Data entries:
------------------------------------
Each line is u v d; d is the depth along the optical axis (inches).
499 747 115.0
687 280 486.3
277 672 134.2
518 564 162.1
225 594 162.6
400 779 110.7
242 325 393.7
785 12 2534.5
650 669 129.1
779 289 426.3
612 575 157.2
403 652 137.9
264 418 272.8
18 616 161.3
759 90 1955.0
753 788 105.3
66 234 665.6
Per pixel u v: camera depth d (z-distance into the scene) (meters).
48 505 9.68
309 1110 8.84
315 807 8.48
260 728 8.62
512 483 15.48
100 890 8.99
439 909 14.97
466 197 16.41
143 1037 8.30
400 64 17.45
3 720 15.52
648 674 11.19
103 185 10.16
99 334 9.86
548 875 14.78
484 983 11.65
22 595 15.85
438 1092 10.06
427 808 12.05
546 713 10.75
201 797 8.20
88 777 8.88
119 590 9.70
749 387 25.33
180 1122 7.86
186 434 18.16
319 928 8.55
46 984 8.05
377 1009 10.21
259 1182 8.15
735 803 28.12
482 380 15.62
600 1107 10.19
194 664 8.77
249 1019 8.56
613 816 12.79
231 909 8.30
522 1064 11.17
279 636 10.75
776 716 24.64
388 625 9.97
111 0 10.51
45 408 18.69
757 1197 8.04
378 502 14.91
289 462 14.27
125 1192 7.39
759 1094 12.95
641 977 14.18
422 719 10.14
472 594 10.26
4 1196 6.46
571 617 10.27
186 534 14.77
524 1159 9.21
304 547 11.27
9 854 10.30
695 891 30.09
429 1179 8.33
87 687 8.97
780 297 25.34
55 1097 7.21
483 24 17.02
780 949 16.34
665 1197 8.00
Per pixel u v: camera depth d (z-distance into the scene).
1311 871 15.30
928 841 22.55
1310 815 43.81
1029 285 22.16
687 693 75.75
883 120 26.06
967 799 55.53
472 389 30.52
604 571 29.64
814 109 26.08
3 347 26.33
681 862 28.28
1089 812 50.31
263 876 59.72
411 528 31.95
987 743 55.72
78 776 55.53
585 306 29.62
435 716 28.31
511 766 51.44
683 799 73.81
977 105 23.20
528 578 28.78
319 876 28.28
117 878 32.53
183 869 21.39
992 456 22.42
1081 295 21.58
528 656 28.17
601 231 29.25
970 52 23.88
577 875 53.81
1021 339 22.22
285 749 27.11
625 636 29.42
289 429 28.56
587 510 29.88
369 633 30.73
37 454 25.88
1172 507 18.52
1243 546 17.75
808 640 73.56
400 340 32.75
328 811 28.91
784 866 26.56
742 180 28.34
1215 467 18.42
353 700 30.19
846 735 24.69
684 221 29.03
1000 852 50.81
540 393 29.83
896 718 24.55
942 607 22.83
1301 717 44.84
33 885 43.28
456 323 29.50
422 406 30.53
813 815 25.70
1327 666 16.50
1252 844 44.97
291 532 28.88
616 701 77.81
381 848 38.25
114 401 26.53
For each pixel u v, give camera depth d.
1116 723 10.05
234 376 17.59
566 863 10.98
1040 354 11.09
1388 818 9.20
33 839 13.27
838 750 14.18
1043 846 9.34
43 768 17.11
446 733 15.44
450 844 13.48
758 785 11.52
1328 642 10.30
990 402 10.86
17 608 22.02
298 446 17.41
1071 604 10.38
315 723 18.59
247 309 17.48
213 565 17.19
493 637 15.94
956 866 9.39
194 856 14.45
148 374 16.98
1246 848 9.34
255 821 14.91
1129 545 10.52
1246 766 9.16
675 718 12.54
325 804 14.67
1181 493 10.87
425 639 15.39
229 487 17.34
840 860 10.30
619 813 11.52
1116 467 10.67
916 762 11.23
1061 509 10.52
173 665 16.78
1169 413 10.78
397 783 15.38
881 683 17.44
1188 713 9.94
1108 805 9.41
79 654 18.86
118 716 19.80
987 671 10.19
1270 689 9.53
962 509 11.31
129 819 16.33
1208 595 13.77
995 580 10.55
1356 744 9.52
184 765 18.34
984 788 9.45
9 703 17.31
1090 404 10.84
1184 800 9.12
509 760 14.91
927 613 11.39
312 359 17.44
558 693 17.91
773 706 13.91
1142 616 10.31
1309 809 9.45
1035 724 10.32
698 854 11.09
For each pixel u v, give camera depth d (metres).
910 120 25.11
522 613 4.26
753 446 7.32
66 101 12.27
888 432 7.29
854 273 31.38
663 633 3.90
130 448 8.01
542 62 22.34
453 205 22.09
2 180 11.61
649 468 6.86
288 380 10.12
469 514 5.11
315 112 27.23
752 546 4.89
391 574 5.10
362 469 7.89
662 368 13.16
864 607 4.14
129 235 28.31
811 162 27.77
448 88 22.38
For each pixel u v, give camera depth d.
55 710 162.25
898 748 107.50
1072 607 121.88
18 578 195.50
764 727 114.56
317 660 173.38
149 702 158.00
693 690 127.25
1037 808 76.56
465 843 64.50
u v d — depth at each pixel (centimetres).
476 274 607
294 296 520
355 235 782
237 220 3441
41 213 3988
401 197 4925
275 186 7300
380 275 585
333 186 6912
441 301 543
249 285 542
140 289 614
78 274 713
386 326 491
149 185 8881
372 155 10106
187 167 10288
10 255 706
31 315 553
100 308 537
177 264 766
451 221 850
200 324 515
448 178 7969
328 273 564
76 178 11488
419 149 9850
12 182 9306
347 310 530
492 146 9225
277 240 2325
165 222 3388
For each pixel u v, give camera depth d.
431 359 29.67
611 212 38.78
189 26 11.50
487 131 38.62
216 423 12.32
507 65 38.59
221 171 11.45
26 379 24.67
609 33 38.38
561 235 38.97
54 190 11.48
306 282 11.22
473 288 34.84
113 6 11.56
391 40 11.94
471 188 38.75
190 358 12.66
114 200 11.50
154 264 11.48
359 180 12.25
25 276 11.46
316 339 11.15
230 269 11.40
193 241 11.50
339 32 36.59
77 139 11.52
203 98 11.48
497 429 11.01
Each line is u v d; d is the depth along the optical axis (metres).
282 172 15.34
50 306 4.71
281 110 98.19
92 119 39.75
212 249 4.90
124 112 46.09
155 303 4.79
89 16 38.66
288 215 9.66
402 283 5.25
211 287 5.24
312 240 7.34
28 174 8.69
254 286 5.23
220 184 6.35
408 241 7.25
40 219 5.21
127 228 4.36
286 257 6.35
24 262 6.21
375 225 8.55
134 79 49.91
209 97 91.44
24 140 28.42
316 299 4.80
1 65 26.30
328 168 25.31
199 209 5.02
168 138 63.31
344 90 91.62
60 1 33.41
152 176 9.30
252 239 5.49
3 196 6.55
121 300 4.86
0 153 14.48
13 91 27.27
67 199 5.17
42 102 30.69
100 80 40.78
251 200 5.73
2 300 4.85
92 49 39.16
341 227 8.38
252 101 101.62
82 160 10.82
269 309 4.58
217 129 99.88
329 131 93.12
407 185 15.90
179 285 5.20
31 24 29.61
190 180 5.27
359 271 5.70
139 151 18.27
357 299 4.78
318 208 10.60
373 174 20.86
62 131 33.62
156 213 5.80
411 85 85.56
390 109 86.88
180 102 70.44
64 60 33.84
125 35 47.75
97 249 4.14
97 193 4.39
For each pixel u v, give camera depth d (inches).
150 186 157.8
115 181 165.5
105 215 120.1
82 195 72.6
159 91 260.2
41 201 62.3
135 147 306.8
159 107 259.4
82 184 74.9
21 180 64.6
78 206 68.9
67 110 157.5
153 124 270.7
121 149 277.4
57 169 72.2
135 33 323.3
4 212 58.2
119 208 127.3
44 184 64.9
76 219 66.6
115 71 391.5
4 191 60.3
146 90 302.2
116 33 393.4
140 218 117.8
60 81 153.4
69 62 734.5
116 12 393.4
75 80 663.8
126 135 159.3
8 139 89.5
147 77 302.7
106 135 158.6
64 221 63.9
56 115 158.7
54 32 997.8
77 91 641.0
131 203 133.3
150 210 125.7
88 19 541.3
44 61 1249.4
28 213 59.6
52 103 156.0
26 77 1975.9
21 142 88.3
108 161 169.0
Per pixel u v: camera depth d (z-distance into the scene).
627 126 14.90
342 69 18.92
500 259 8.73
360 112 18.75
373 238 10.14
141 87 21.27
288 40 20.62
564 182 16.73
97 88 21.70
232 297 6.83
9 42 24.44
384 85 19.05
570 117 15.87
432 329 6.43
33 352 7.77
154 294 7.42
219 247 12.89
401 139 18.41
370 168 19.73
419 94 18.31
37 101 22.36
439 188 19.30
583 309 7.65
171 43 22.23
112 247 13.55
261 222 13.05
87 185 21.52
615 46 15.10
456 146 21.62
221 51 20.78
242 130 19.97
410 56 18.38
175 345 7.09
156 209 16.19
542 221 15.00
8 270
------------------------------------
PROBLEM TO SOLVE: Here the output must be the lines above from the line with "675 718 12.54" to the line with "888 432 7.29", both included, duplicated word for word and nothing else.

SOLUTION FOR THIS EXERCISE:
675 718 12.54
325 804 14.67
1181 493 10.87
425 639 15.39
229 487 17.34
840 860 10.30
619 813 11.52
1116 467 10.67
916 762 11.23
1061 509 10.52
173 665 16.78
1169 413 10.78
397 783 15.38
881 683 17.44
1188 713 9.94
1108 805 9.41
79 654 18.86
118 716 19.80
987 671 10.19
1270 689 9.53
962 509 11.31
129 819 16.33
1208 595 13.77
995 580 10.55
1356 744 9.52
184 765 18.34
984 788 9.45
9 703 17.31
1090 404 10.84
1184 800 9.12
509 760 14.91
927 613 11.39
312 359 17.44
558 693 17.91
773 706 13.91
1142 616 10.31
1309 809 9.45
1035 724 10.32
698 854 11.09
For each pixel u v, give camera depth d (metres).
910 120 25.11
522 613 4.26
753 446 7.32
66 101 12.27
888 432 7.29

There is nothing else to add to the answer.